La perturbation et le flou caractérisant le marché ont laissé revendeurs et acheteurs sur la défensive.

La légère augmentation des prix n’est toutefois qu’un prélude à une flambée sans précédent qui s’annonce, au grand dam des consommateurs qui projetaient d’acquérir une voiture d’occasion.

Outre la remise en cause de ce choix, quand sous d’autres cieux, on propose la prime à la casse, aucune autre formule d’aide à l’achat d’un véhicule n’est encore envisagée par les pouvoirs publics.

Toutefois, la rentrée scolaire, la période des vacances et notamment le Ramadhan, qui grèvent la maigre bourse, ont freiné quelque peu l’envolée des prix de ce type de voitures.

Les prix devront reprendre leur envolée juste après le Ramadhan, prédisent quelques usagers avertis des différents marchés de voitures sur le territoire national.

Revendeurs et propriétaires s’accusent mutuellement

Devant cette tendance à la hausse un peu hésitante, les principaux acteurs de ces marchés se rejettent la balle.

«C’est les revendeurs qui spéculent sur le marché en tentant toujours de casser les prix pour mieux monopoliser celui-ci et vendre ainsi à leur guise» disent les acheteurs.

«On y gagne très peu dans nos modestes transactions.
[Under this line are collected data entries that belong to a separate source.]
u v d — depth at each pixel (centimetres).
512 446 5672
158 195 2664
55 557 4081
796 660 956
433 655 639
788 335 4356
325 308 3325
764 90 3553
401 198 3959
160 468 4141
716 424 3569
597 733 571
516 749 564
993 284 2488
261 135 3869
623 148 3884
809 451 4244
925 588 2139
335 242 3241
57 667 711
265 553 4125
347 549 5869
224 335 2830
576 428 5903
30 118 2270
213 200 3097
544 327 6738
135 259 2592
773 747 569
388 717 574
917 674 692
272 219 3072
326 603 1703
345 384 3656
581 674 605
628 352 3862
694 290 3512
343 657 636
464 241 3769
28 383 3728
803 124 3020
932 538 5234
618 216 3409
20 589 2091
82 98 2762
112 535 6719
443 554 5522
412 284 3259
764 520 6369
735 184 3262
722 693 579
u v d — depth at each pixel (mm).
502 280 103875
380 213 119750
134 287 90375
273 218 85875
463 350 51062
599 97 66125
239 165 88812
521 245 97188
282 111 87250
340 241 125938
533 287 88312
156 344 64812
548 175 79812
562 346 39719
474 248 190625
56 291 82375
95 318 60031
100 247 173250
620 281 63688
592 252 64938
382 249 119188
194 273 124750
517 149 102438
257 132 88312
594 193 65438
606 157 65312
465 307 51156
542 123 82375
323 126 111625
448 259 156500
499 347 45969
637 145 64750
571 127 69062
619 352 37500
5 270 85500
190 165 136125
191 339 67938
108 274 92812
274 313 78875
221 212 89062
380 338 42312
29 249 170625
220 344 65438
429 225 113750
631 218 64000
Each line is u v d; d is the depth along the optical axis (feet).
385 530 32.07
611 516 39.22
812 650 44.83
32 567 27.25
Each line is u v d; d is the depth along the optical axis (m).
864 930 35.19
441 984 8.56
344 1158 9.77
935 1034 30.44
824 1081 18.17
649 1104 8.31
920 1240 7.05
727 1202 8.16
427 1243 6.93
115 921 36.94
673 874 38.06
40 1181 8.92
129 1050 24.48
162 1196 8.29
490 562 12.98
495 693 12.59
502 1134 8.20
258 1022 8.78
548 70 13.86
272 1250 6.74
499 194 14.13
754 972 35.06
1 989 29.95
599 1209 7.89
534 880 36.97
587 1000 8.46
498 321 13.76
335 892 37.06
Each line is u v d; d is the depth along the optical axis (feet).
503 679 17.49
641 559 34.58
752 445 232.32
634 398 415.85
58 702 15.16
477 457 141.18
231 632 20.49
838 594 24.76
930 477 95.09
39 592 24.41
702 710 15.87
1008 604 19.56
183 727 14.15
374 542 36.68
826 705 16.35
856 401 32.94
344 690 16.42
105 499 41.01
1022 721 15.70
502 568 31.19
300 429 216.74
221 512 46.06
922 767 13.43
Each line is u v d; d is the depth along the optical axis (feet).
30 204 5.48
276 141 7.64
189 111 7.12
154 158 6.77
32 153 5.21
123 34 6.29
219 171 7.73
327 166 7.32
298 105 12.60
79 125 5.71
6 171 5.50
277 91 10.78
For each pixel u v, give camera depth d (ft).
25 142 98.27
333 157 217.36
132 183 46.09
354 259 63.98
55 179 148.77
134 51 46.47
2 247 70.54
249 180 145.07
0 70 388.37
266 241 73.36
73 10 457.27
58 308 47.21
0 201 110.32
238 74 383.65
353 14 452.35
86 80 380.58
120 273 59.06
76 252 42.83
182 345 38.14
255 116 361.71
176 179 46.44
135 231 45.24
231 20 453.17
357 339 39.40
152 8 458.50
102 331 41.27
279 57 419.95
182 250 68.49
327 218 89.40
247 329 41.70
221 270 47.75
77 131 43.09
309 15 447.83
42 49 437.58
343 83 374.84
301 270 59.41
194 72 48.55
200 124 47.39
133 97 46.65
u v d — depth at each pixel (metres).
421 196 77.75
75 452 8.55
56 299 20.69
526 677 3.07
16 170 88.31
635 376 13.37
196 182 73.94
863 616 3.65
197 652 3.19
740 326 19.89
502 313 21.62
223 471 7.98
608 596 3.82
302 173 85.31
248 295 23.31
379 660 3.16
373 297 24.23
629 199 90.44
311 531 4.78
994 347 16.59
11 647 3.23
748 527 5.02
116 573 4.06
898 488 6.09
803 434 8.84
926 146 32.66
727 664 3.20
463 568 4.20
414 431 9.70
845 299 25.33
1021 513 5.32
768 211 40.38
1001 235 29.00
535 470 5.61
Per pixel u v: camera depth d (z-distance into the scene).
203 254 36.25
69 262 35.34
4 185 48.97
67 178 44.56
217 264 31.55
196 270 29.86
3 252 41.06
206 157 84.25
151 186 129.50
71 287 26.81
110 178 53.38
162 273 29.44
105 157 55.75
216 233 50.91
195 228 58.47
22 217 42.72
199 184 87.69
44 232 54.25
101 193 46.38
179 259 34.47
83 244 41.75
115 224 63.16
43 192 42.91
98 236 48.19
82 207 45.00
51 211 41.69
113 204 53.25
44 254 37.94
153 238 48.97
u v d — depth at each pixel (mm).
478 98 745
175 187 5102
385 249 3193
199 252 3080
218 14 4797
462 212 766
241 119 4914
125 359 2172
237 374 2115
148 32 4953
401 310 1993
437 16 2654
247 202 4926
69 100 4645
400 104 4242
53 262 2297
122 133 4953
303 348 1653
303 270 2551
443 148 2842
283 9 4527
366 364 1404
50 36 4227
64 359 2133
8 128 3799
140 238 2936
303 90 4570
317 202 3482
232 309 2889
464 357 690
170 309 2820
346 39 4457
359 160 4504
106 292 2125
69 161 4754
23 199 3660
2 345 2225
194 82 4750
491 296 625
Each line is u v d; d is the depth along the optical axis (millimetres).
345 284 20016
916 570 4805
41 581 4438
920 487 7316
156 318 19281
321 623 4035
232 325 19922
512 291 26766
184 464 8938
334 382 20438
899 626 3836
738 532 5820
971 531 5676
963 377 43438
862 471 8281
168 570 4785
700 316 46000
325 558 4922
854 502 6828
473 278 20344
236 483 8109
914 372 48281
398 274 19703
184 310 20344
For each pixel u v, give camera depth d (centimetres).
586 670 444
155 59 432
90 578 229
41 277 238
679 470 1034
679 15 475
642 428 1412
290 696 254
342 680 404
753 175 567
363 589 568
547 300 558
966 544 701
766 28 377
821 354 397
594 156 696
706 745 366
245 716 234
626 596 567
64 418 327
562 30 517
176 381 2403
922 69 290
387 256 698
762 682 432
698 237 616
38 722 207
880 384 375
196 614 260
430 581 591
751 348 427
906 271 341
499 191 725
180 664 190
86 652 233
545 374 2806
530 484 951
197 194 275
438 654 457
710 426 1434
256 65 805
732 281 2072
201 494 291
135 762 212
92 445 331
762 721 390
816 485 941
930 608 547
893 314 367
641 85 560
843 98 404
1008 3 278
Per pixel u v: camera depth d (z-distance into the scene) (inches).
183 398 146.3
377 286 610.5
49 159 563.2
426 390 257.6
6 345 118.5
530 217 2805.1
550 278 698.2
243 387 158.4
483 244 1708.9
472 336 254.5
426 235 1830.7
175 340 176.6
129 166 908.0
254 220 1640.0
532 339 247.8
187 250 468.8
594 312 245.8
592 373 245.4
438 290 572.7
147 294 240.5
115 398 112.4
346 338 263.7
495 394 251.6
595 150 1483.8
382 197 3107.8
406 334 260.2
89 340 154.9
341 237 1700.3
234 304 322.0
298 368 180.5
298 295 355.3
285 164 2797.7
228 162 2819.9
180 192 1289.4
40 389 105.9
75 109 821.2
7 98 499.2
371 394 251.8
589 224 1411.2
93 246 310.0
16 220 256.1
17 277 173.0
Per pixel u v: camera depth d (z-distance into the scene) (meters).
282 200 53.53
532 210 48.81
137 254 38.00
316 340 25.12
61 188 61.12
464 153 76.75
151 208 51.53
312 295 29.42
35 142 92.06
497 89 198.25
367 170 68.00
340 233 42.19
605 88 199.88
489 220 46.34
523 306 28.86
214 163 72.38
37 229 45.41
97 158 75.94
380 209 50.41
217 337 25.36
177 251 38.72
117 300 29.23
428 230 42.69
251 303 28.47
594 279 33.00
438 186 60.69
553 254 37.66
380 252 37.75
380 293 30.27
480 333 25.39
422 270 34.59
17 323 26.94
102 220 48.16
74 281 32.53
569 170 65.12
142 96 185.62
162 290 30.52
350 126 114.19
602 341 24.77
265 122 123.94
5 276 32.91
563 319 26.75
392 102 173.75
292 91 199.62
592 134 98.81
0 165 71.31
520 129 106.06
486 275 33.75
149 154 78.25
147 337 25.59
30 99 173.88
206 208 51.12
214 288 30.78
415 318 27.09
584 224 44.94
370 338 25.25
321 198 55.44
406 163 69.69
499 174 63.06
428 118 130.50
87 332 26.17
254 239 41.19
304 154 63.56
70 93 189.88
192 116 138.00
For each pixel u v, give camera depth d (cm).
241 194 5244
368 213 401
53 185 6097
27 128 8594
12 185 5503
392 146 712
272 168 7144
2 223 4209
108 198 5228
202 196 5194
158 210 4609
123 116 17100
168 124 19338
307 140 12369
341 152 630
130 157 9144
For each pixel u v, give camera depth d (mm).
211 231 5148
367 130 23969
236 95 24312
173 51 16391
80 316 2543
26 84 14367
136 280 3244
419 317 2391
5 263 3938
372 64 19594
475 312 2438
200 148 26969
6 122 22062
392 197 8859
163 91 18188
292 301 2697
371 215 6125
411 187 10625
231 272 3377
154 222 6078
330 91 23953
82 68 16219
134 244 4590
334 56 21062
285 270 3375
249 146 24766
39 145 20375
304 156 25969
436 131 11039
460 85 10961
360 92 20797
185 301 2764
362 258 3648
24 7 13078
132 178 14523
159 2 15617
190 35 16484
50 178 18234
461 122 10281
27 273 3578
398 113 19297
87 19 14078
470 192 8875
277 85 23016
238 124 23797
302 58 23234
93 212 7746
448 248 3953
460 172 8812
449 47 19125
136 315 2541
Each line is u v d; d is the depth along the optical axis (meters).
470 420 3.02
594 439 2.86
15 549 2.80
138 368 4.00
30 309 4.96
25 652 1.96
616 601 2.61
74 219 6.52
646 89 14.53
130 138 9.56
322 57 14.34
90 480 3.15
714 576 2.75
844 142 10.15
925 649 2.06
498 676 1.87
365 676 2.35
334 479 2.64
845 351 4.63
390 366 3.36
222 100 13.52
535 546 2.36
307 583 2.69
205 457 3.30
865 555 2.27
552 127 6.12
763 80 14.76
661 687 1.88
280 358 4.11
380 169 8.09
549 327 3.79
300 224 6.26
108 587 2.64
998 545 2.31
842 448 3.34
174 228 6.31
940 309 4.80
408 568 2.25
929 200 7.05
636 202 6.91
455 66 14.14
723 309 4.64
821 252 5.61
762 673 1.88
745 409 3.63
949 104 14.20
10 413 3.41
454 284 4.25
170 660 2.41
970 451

Nos marges bénéficiaires sont insignifiantes. C »est plutôt le propriétaire du véhicule qui bloque le marché en maintenant toujours la barre très haut pour les prix» rétorque Ali de Bordj Menaïel, revendeur de son état.

Au- delà, de ces bulles spéculatives, que n’a-t-on pas fait pour faire grimper la cote aux bagnoles d’occasion !

Interdiction des importations de véhicules de moins de trois ans en passant par sa surtaxe à la vente jusqu’à l’interdiction des crédits automobiles sont autant de mesures gouvernementales dont les retombées ont donné des ailes à la voiture d’occasion.

Une Citroën Berlingot mise en circulation en 1998 est proposée à pas moins de 45 millions de centimes, une Renault Clio année 2001 à 41 millions, une Peugeot 307 HDI année 2003 à 93 millions de centimes, une Peugeot 406 année 99 à 85 millions de centimes, une Peugeot 206 année 2001 à 58 millions.

D’autres prix affichés seraient même excessifs selon quelques usagers de ce marché. Une Citroën Xsara 2002 est vendue à 60 millions de centimes, une Nubira année 2000 à 45 millions, une autre Renault de type Megane béret est à 115 millions de centimes tandis qu’une Toyota Yaris 2008 était à pas moins de 100 bâtons.

Les voitures allemandes sont également chères, une Wolswagen de type Bora année 2000 est proposée à 90 millions de centimes, une Golf, la 110 chevaux à 93 millions de centimes.

Il faut dire que le prix est tributaire de l’état du véhicule. De ce fait, les éventuels acquéreurs s’accompagnent volontiers d’un tôlier ou d’un mécanicien pour éviter de se faire avoir sur l’état réel du véhicule.

Par ailleurs, les prix des poids lourds ne sont plus si lourds. Paradoxalement, la tendance pour ce type de véhicule est plutôt à la baisse.

Les GBH cédés auparavant 600 millions se laissent emporter à moins de 400 millions.

Un grand tonnage de type MAN année 2005 est proposé à 500 millions de centimes un Sonacom de type K66 année 2000 est estimé à 165 millions de centimes.

Enfin, l’état des lieux du marché laisse à désirer. La fumée des grillades et la poussière soulevée par les véhicules, se mêlent sous un soleil brûlant.

Les accès menant vers le marché sont défoncés et impraticables. Pis encore, l’aménagement est pratiquement inexistant en ces endroits loués à plus de 10 milliards de centime, l’année.